Here's an irony. Slip the promotional copy of this album into your iBook and it'll start whirring in a worrying fashion and then seize up all together. That's just Elektra trying to protect the copyright of the supposed new Oasis, of course, but given the musical style and lyric content of these songs, it wouldn't be a surprise if Jet had declared that no mongrel computer should be allowed to play their record. With eight track cartridges still doing the rounds at boot fairs, it's a wonder 'Get Born' has made it onto CD at all.
It's not hard to work out how Jet's defiantly retro bar room boogie has struck a chord with the British zeitgeist or even why. The hunger for stripped down garage blues over the last few years has led musicians to delve even further back into the basics of rock'n'roll, and it was only a matter of time before someone stumbled into the Stones.

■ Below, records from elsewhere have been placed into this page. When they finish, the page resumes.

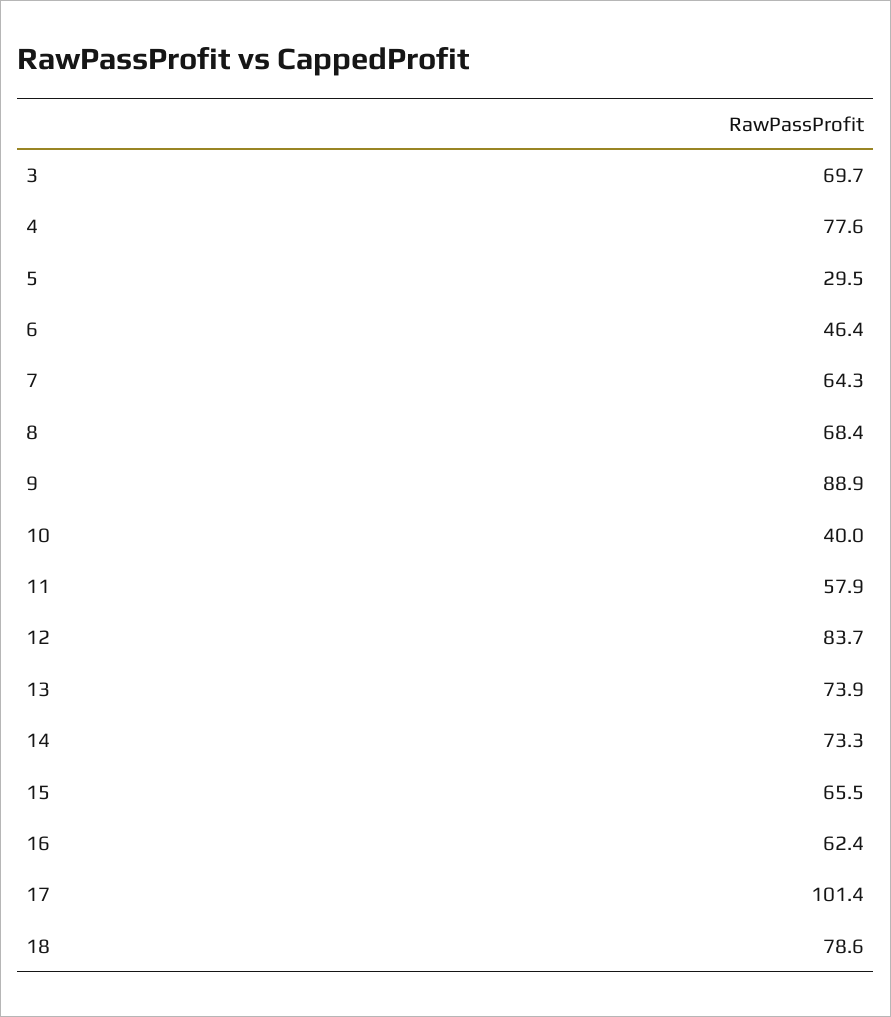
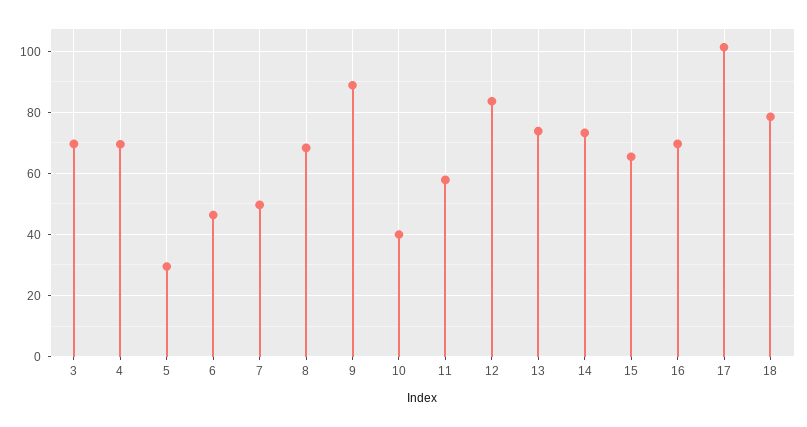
  {
    "3": 69.7,
-   "4": 77.6,
+   "4": 70,
    "5": 29.5,
    "6": 46.4,
-   "7": 64.3,
+   "7": 50,
    "8": 68.4,
    "9": 88.9,
    "10": 40,
    "11": 57.9,
    "12": 83.7,
    "13": 73.9,
    "14": 73.3,
    "15": 65.5,
-   "16": 62.4,
+   "16": 70,
    "17": 101.4,
    "18": 78.6
  }

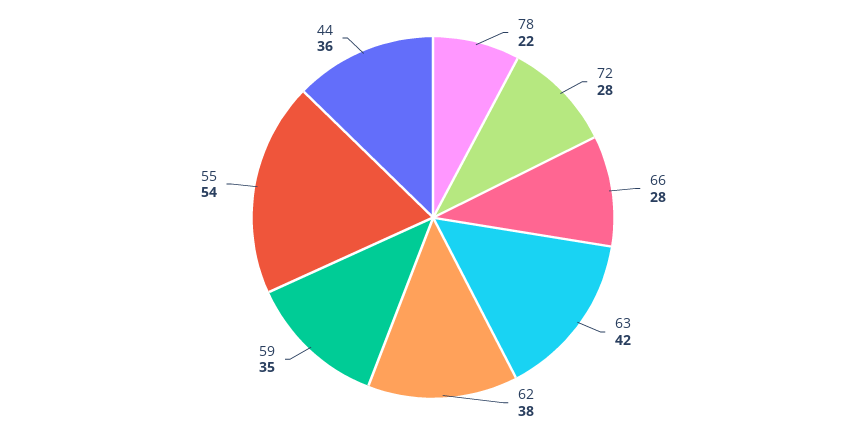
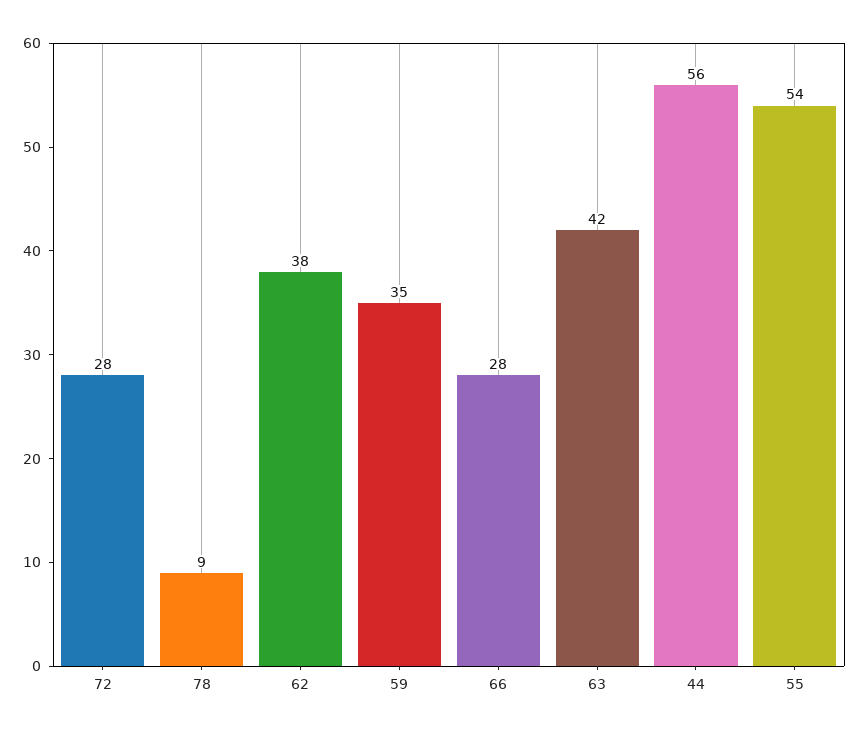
  {
-   "78": 22,
+   "78": 9,
    "72": 28,
    "66": 28,
    "63": 42,
    "62": 38,
    "59": 35,
    "55": 54,
-   "44": 36
+   "44": 56
  }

Circa 'Sticky Fingers', no one did simplicity better than the Keef and co: a chunky riff, a rattling good time momentum, and easy to consume lyrics about idealised women and smalltown escapism that were perfect for a drunken night out.

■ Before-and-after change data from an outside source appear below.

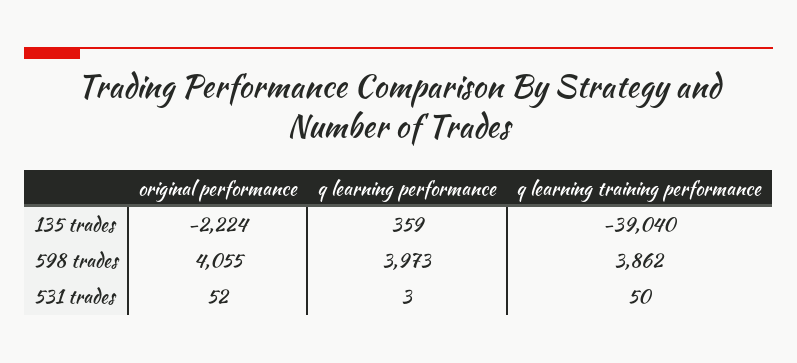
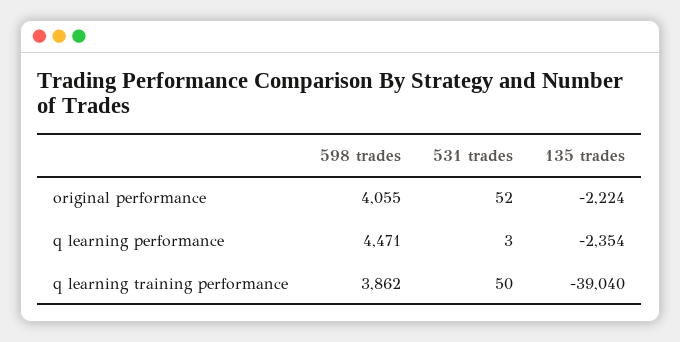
  {
    "original performance": {
      "135 trades": -2224,
      "598 trades": 4055,
      "531 trades": 52
    },
    "q learning performance": {
-     "135 trades": 359,
+     "135 trades": -2354,
-     "598 trades": 3973,
+     "598 trades": 4471,
      "531 trades": 3
    },
    "q learning training performance": {
      "135 trades": -39040,
      "598 trades": 3862,
      "531 trades": 50
    }
  }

There's nothing on this record that has any danger of keeping you from your beer. There are two gears: fast and slow, shoutalong and sobalong. The upbeat tunes are designed for punching the air and savouring the rush of borrowed testosterone flooding through your system. 'Cold Hard Bitch' is sh*t-kicking bravado, The Who shooting the breeze with AC/DC. 'Get What You Need' could be The Kinks cranking up the volume. 'Rollover DJ', with its stench of stale sweat and beer-sodden belligerence, redeemed by a classic pint-waving chorus, is Slade with a chip on their shoulder.

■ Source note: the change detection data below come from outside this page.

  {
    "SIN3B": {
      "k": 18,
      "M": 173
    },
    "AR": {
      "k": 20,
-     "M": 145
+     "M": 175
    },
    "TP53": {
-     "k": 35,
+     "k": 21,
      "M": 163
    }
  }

The slowies (to use the correct retro terminology) are sensitivity mauled by blokeish sentimentality. 'Move On', with its referencing of Melbourne's undeniably romantic Flinders Street station, complete with a sneer for a "uniformed man" in authority (like, bummer, huh?), rides deep into Bon Jovi country. 'Look What You Done' should be presented to Liam Gallagher immediately to be recorded as this year's Christmas Number One. It's 'Don't Look Back In Anger' recorded in the style of 'The White Album' with a nod to 'Sonnet' by The Verve. Singer Nic Cester even does a fairly passable Liam impression. 'Timothy' (surely the year's funniest song title) could be a Spinal Tap parody.
On paper, this album should be laughed out of existence. In an age when even Liam and Noel have had hits with dance collaborations, tearing into DJs because they've been "playing other people's songs all night" is absurd. Doubly so, if you do it on an album where there's not a single moment of originality, where everything from the sound right through to the lyrical tone are direct echoes of what's gone before. But somehow, Jet have enough single-minded naivety to make you suspend your cynicism and join in the fun. They're fools. But harmless, rather endearing fools. It's only rock'n'roll, after all.
Call it The Darkness effect. After two years of caring passionately about what's cool and what might not be, about the haircuts of The Strokes and the obscure blues influences of The White Stripes, we've been aching to let rip with some simple guilty pleasures. And Jet are here to hand out the pints and crank up the anthems. Come on in, the party's still raging. Just don't expect there to be much love left over when the hangovers finally kick in.